Styling di Julian Paul, foto di Mark Pillai, modella Nicole Atieno

Classe 1991, Marine Serre si è laureata a La Cambre nel 2016 e nel febbraio del 2018 ha debuttato alla settimana della moda di Parigi, diventando ben presto una delle personalità più interessanti fra i marchi francesi di nuova generazione. Sin dal suo esordio, Serre si è concentrata sull’innovazione e la sostenibilità e ne ha fatto il tema centrale di tutte le sue collezioni (come quando, per la collezione Primavera Estate 2020, ha sfilato sotto la pioggia in una vecchia pista fuori Parigi, e gli inviti erano ombrelli), combinando una predilezione per la sperimentazione di nuovi materiali e un forte interesse verso la questione dell’ambientalismo, utilizzando tecniche come l’upcycling (la metà dei suoi abiti è ricavata da materiali di scarto) e muovendosi in quella perigliosa intersezione in cui oggi la moda, che di mestiere produce oggetti del desiderio spesso scollegati dallo loro reale funzione, incontra la ridefinizione dei modelli di business che hanno caratterizzato l’industria. 

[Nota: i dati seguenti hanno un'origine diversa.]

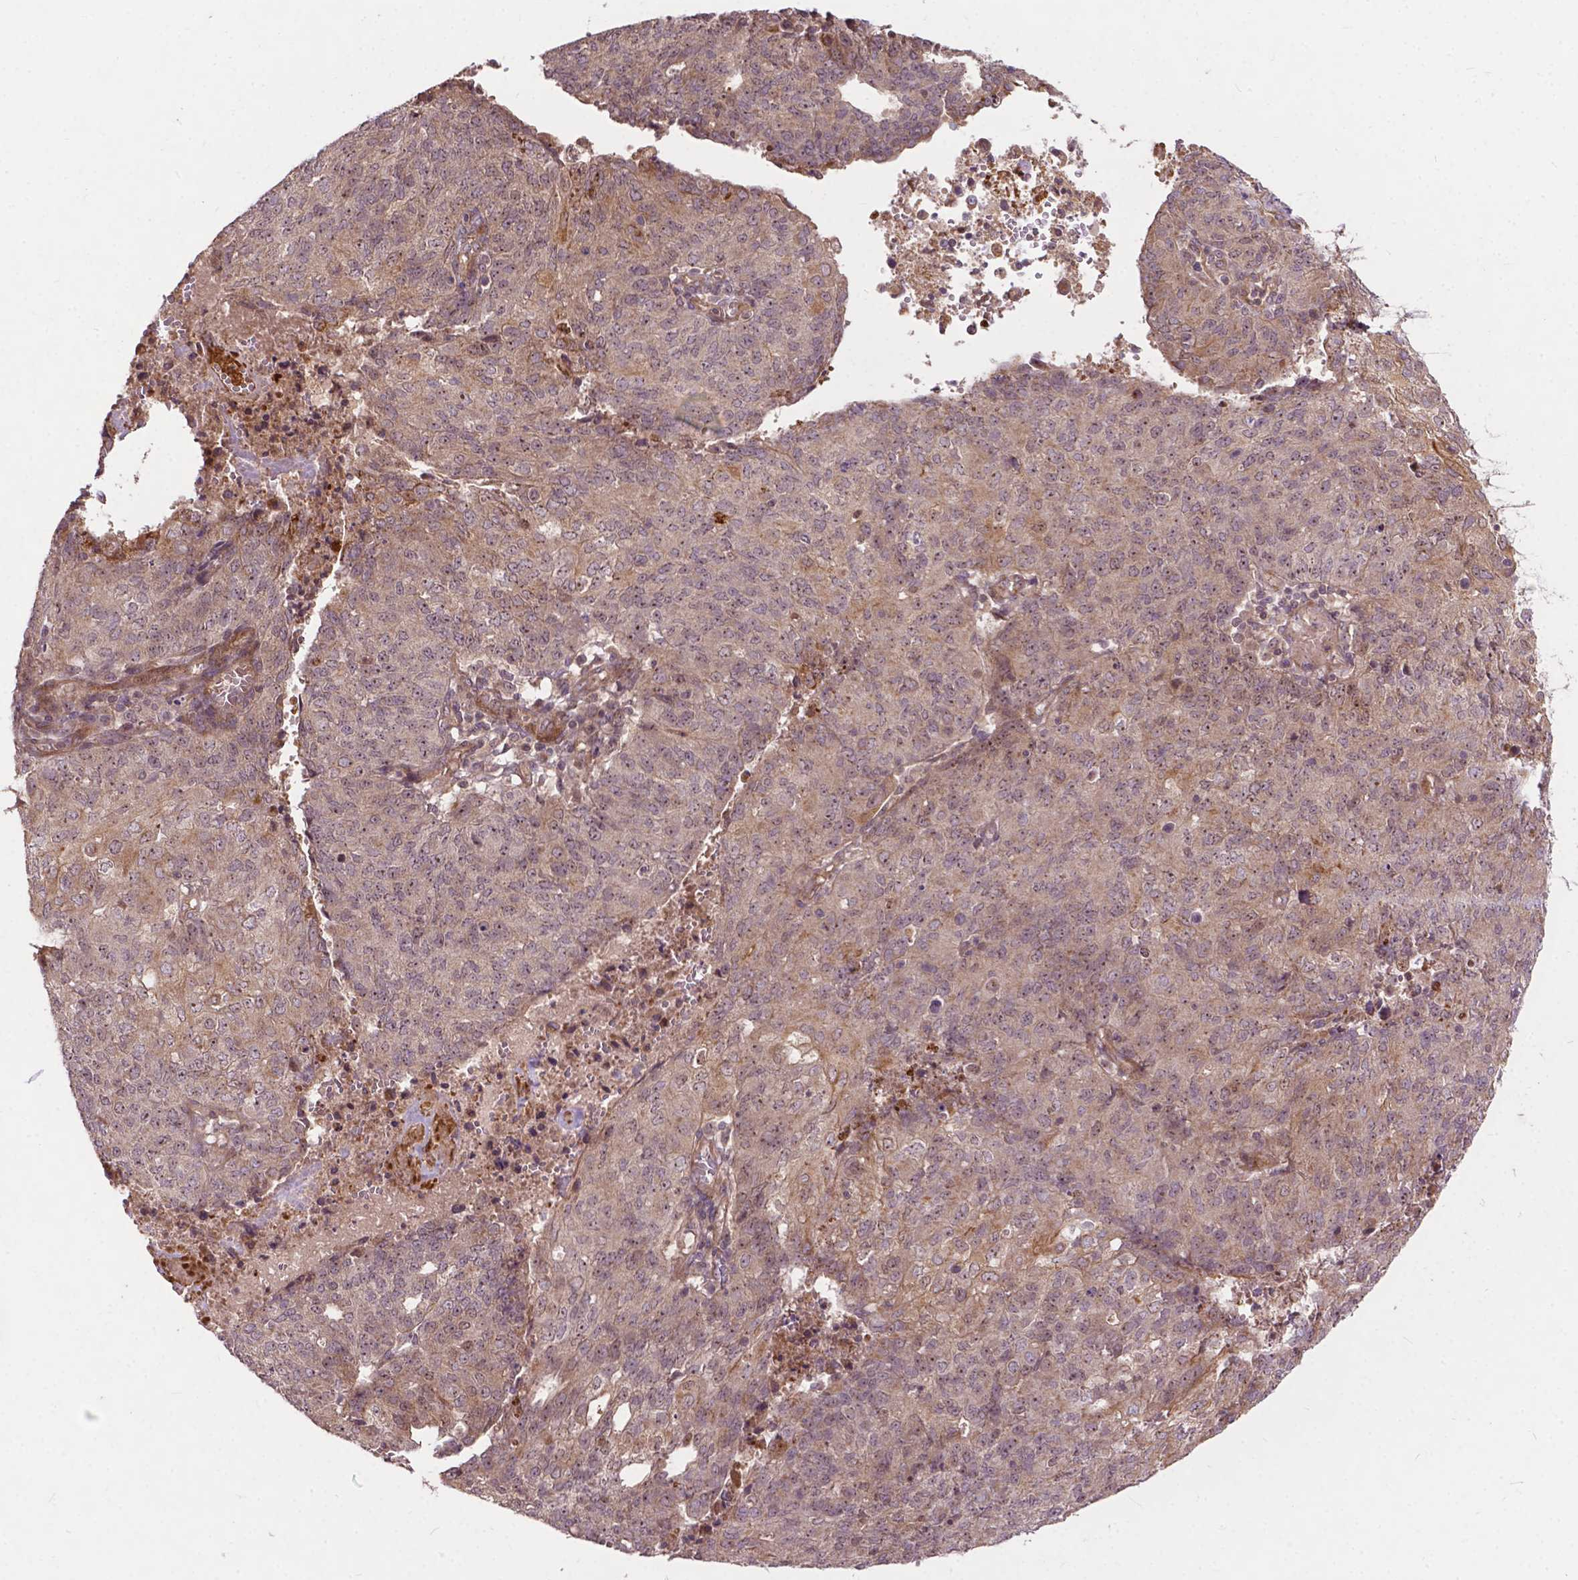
{"staining": {"intensity": "weak", "quantity": "<25%", "location": "cytoplasmic/membranous"}, "tissue": "endometrial cancer", "cell_type": "Tumor cells", "image_type": "cancer", "snomed": [{"axis": "morphology", "description": "Adenocarcinoma, NOS"}, {"axis": "topography", "description": "Endometrium"}], "caption": "Immunohistochemistry (IHC) image of neoplastic tissue: human endometrial adenocarcinoma stained with DAB (3,3'-diaminobenzidine) shows no significant protein expression in tumor cells. (DAB (3,3'-diaminobenzidine) immunohistochemistry with hematoxylin counter stain).", "gene": "PARP3", "patient": {"sex": "female", "age": 82}}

Styling di Julian Paul, foto di Mark Pillai, modella Nicole Atieno
Styling di Julian Paul, foto di Mark Pillai, modella Nicole Atieno
Styling di Julian Paul, foto di Mark Pillai, modella Nicole Atieno

E proprio la capacità di stare in quell’intersezione è ciò che oggi la definisce meglio, tra loghi virali e spirito consapevole, come racconta lei stessa descrivendo la collezione realizzata per Mytheresa: «L’idea era di lavorare sugli stili cardine del marchio. Per noi era importante rappresentare il lavoro di upcycling nella collezione, insieme all’idea di avere un total look Marine Serre adatto alla quotidianità, arricchendo l’offerta con le scarpe – disegnate in collaborazione con Jimmy Choo – che potessero adattarsi all’activewear e al comfort di questi indumenti». Così nasce «il catsuit in jersey realizzato con strati di sciarpe di seta rigenerata e tagliate di sbieco, l’abito ricavato da lenzuola rigenerate e i pantaloni in pelle, realizzati con pelle recuperata e con il logo inciso, creati appositamente per Mytheresa», spiega ancora la designer. Ed è proprio questo concetto, quello della funzionalità dell’abito unito a un processo sostenibile di produzione, a essere particolarmente caro a Marine Serre, sempre più convinta che disegnare «capi per il futuro non significa che creare abiti futuristici, ma capi che rispondano alle nostre esigenze di vita quotidiana. Si tratta di vedere la moda come un servizio e non come qualcosa di separato dal resto del mondo».